Comparison of the efficacy of crizotinib (Xalkori) and entrectinib and reference for selection
Crizotinib (Crizotinib) and entrectinib are both targeted drugs used to treat ALK-positive non-small cell lung cancer (NSCLC). However, there are obvious differences between the two in terms of molecular structure, target selectivity, clinical efficacy and resistance mechanism. These differences provide important reference for clinical drug selection. Crizotinib, as the first-generation ALK inhibitor, has been developed since 2007 and was approved for marketing in 2011. It mainly inhibits ALK, ROS1 and MET and other tyrosine kinase activities block downstream signaling pathways, thereby inhibiting the proliferation and survival of tumor cells. Crizotinib has shown higher objective response rate (ORR) and progression-free survival (PFS) in patients with ALKpositive advanced NSCLC , especially in untreated patients. Among the patient population, the ORR can reach more than 60%, and the PFS is about 8 to 10 months.

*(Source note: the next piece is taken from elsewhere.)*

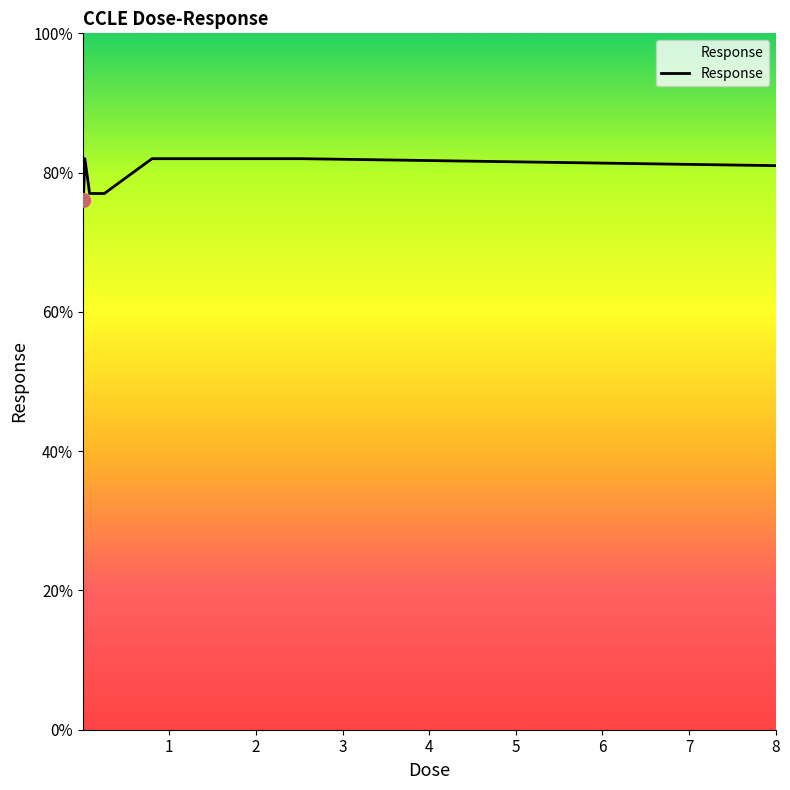

What is the maximum value shown in the chart?

82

Ensartinib (Ensartinib) is a second-generation ALK inhibitor. It was originally designed to be optimized for patients with crizotinib-resistant mutations and central nervous system (CNS) metastasis. Entrectinib has been shown to have higher inhibitory activity against most known ALK mutations in vitro and has a greater ability to cross the blood-brain barrier, which clinically means better efficacy in patients with brain metastases. Clinical trials have shown that entrectinib can achieve ORR in the first-line treatment of ALKpositive NSCLC pan>About 70%, PFS can be extended to about 25 months, and the response rate is also maintained high in patients with brain metastases. This gives entrectinib a clear advantage in controlling central nervous system lesions, while crizotinib has limited blood-brain barrier penetration and is prone to relapse in patients with brain metastases.

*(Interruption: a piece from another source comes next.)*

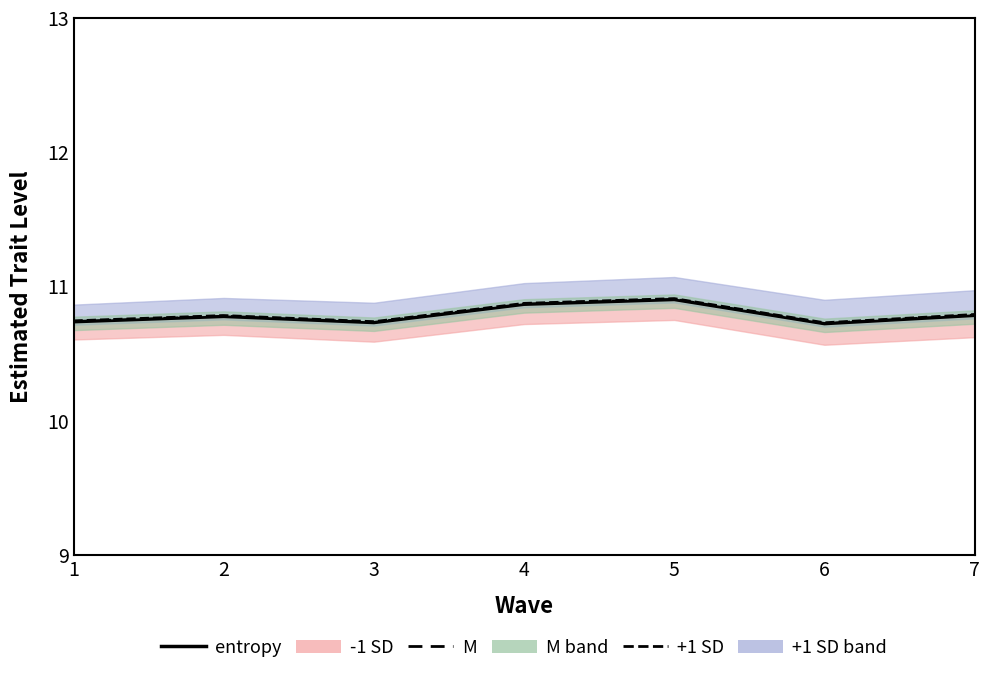

In entropy, how many points are higher than both neighbors (excluding endpoints)?

2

In terms of resistance mechanism, ALK mutations or activation of bypass signals often occur during crizotinib treatment, leading to resistance, including L1196M, G1269A and other point mutations. Such drug resistance issues have prompted clinicians to consider the use of second- or third-generation ALK inhibitors, such as entrectinib or lorlatinib, after failure of crizotinib treatment. In contrast, entrectinib remains sensitive to some crizotinib-resistant mutations, but there is still a risk of resistance. Therefore, regular imaging follow-up and genetic mutation detection when necessary are crucial to adjust subsequent treatment options.

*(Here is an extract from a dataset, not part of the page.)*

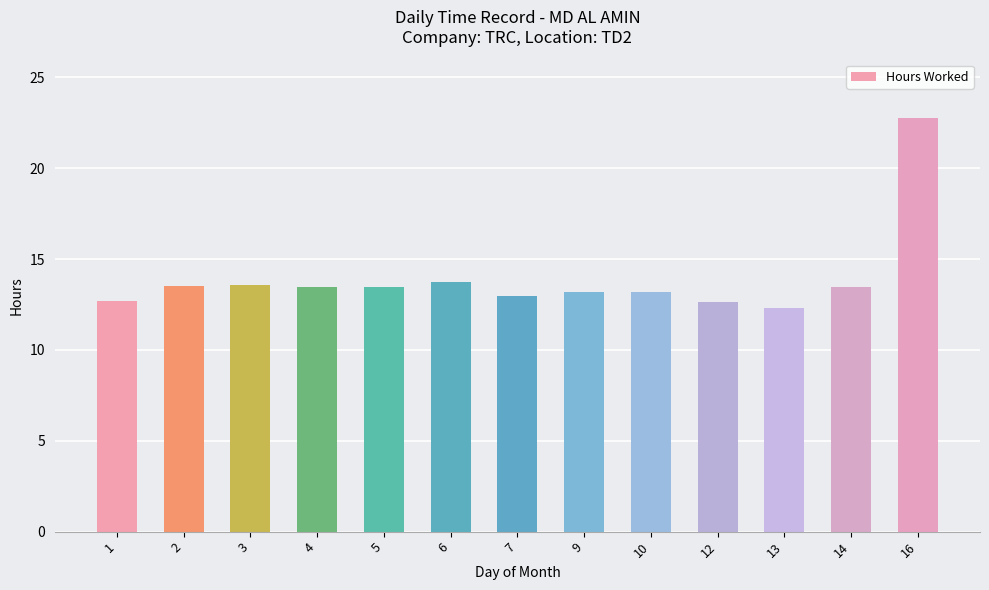

What is the average value?

13.9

In terms of clinical drug selection, if the patient is diagnosed for the first timeALKpositiveNSCLC and has a higher risk of brain metastasis, or wants to extend PFS To reduce the risk of recurrence of brain metastases, entrectinib is generally considered to be a higher priority; while crizotinib is still suitable for patients with limited economic conditions and no immediate need for brain metastases, and can be used as a first-line treatment option. If resistance occurs during treatment, it can be adjusted to a second- or third-generation ALK inhibitor. In general, crizotinib and entrectinib have their own advantages in terms of efficacy and tolerability. The patient's specific condition, brain metastasis, drug resistance risk and economic factors must be taken into consideration when selecting to ensure that individualized treatment strategies can maximize patient benefits.